Request: Copy each of the following entries word for word, line by line.

Task material:
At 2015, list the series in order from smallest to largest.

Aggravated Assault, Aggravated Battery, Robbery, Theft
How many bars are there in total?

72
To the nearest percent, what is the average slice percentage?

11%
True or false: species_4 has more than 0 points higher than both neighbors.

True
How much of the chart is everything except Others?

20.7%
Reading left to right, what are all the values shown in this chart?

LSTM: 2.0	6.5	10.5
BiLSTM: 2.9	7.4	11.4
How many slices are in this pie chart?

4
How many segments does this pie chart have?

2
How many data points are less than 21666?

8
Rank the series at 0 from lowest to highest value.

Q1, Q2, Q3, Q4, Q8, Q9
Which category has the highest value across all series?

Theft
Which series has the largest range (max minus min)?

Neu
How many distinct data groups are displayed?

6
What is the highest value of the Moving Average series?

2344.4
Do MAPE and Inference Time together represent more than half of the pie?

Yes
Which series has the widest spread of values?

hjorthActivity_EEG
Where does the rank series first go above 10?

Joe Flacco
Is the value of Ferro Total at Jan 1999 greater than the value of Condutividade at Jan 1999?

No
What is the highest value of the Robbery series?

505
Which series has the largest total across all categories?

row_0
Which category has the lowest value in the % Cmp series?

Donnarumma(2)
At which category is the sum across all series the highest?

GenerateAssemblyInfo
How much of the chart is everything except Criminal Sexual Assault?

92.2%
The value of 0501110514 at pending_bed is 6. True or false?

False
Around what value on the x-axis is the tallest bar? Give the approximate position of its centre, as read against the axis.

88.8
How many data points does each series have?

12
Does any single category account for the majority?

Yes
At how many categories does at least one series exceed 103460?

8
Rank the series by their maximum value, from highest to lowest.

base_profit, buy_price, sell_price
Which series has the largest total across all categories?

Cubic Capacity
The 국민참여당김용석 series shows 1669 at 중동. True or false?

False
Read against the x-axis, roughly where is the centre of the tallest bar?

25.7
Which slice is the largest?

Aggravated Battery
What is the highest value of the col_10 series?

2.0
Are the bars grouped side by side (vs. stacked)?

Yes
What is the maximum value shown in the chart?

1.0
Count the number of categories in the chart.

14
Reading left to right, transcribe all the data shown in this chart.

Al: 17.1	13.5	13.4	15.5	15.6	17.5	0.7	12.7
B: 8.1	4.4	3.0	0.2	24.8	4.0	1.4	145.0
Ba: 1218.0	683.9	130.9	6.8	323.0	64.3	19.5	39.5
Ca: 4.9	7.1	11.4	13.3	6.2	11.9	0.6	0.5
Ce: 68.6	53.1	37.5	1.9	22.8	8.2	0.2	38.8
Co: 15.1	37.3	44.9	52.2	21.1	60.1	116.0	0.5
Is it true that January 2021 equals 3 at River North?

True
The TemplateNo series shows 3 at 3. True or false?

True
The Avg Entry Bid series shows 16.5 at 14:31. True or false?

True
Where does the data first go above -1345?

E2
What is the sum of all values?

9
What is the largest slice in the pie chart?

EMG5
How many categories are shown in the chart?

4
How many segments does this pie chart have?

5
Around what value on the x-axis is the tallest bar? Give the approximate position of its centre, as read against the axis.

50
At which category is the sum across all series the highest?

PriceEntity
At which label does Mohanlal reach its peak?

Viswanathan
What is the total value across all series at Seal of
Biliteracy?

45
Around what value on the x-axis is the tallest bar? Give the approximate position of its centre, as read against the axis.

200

Exercise result:
At 2015, list the series in order from smallest to largest.

Aggravated Assault, Aggravated Battery, Robbery, Theft
How many bars are there in total?

72
To the nearest percent, what is the average slice percentage?

11%
True or false: species_4 has more than 0 points higher than both neighbors.

True
How much of the chart is everything except Others?

20.7%
Reading left to right, what are all the values shown in this chart?

LSTM: 2.0	6.5	10.5
BiLSTM: 2.9	7.4	11.4
How many slices are in this pie chart?

4
How many segments does this pie chart have?

2
How many data points are less than 21666?

8
Rank the series at 0 from lowest to highest value.

Q1, Q2, Q3, Q4, Q8, Q9
Which category has the highest value across all series?

Theft
Which series has the largest range (max minus min)?

Neu
How many distinct data groups are displayed?

6
What is the highest value of the Moving Average series?

2344.4
Do MAPE and Inference Time together represent more than half of the pie?

Yes
Which series has the widest spread of values?

hjorthActivity_EEG
Where does the rank series first go above 10?

Joe Flacco
Is the value of Ferro Total at Jan 1999 greater than the value of Condutividade at Jan 1999?

No
What is the highest value of the Robbery series?

505
Which series has the largest total across all categories?

row_0
Which category has the lowest value in the % Cmp series?

Donnarumma(2)
At which category is the sum across all series the highest?

GenerateAssemblyInfo
How much of the chart is everything except Criminal Sexual Assault?

92.2%
The value of 0501110514 at pending_bed is 6. True or false?

False
Around what value on the x-axis is the tallest bar? Give the approximate position of its centre, as read against the axis.

88.8
How many data points does each series have?

12
Does any single category account for the majority?

Yes
At how many categories does at least one series exceed 103460?

8
Rank the series by their maximum value, from highest to lowest.

base_profit, buy_price, sell_price
Which series has the largest total across all categories?

Cubic Capacity
The 국민참여당김용석 series shows 1669 at 중동. True or false?

False
Read against the x-axis, roughly where is the centre of the tallest bar?

25.7
Which slice is the largest?

Aggravated Battery
What is the highest value of the col_10 series?

2.0
Are the bars grouped side by side (vs. stacked)?

Yes
What is the maximum value shown in the chart?

1.0
Count the number of categories in the chart.

14
Reading left to right, transcribe all the data shown in this chart.

Al: 17.1	13.5	13.4	15.5	15.6	17.5	0.7	12.7
B: 8.1	4.4	3.0	0.2	24.8	4.0	1.4	145.0
Ba: 1218.0	683.9	130.9	6.8	323.0	64.3	19.5	39.5
Ca: 4.9	7.1	11.4	13.3	6.2	11.9	0.6	0.5
Ce: 68.6	53.1	37.5	1.9	22.8	8.2	0.2	38.8
Co: 15.1	37.3	44.9	52.2	21.1	60.1	116.0	0.5
Is it true that January 2021 equals 3 at River North?

True
The TemplateNo series shows 3 at 3. True or false?

True
The Avg Entry Bid series shows 16.5 at 14:31. True or false?

True
Where does the data first go above -1345?

E2
What is the sum of all values?

9
What is the largest slice in the pie chart?

EMG5
How many categories are shown in the chart?

4
How many segments does this pie chart have?

5
Around what value on the x-axis is the tallest bar? Give the approximate position of its centre, as read against the axis.

50
At which category is the sum across all series the highest?

PriceEntity
At which label does Mohanlal reach its peak?

Viswanathan
What is the total value across all series at Seal of
Biliteracy?

45
Around what value on the x-axis is the tallest bar? Give the approximate position of its centre, as read against the axis.

200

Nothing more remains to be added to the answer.